| I know how much we paid and it is substantially less than what you were quoted - very likely from one of the 12 providers you contacted. It is likely you just didn't realize how much margin these providers have and did not negotiate enough. How else do you think cloud providers are able to afford the rates they are giving? The way you describe it, places like Coreweave are operating as a charity. That isn't true - they just got better prices than you. Our inference setup is 7 figures, has been running for a while (with new servers purchased frequently along the way) and there have been no issues - the cards, CPU, RAM, are all top of the line server hardware. 1. For inference (which is 80%+ of our need) our utilization is 100% 24/7/365. For stuff that is variable (like training) we often do use cloud - as I mentioned we do both. 2. I am the CEO so I am not sure who I'm asking for budget? 3. At this point we would have paid more for cloud than what we spent purchasing our own hardware. There is nothing stopping us from getting new hardware or cloud with newer cards while still getting to own our current hardware. In fact since our costs over the last year were lower due to us buying our own hardware it is actually easier for us to afford newer cards. |
I was mainly talking about training workloads, inference is a different beast. I'm actually surprised you have 100% inference utilization - customer load typically scales dynamically, so with on-prem servers you would need to over-provision.
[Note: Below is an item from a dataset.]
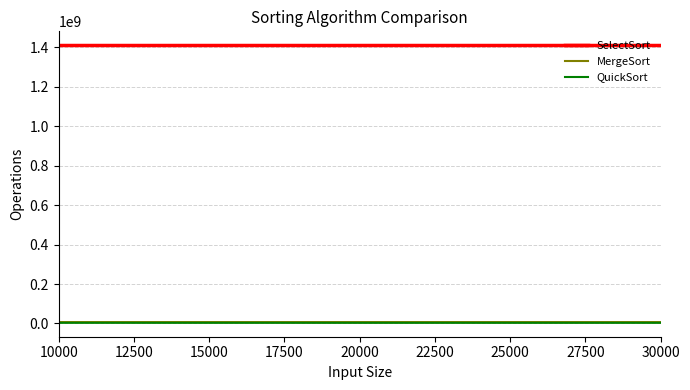

Which series has the largest total across all categories?

SelectSort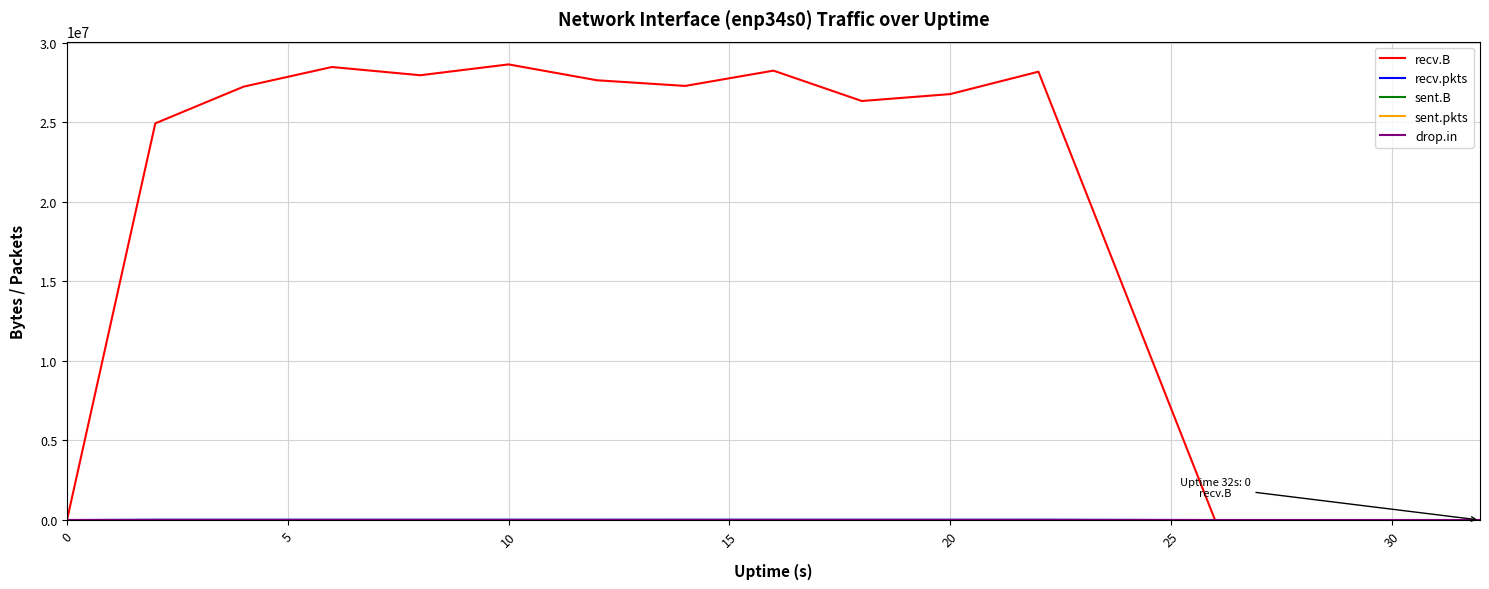

How many lines are shown in the chart?

5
CEOs don't usually order hardware, they have IT people for that, with input from people like me (ML engineers) who could estimate the workloads, future needs, and specific hw requirements (e.g. GPU memory). And when your people come to you asking for budget, while you're trying to raise the next round, you're more likely to approve the 'no high upfront cost' option, right?
In my situation, when asked about buy vs rent my initial reaction was "definitely buy", but when I actually looked at the numbers, the 3 years break even period, no upfront costs for cloud, and no need to provision storage and networking, made it an easy recommendation. The cost of cloud GPUs has come down dramatically in the last couple of years.
Though I would like to have at least a couple of local GPU servers for quick experimentation/prototyping, because sometimes the overhead of spinning up a new instance and copying datasets is too great relative to the task.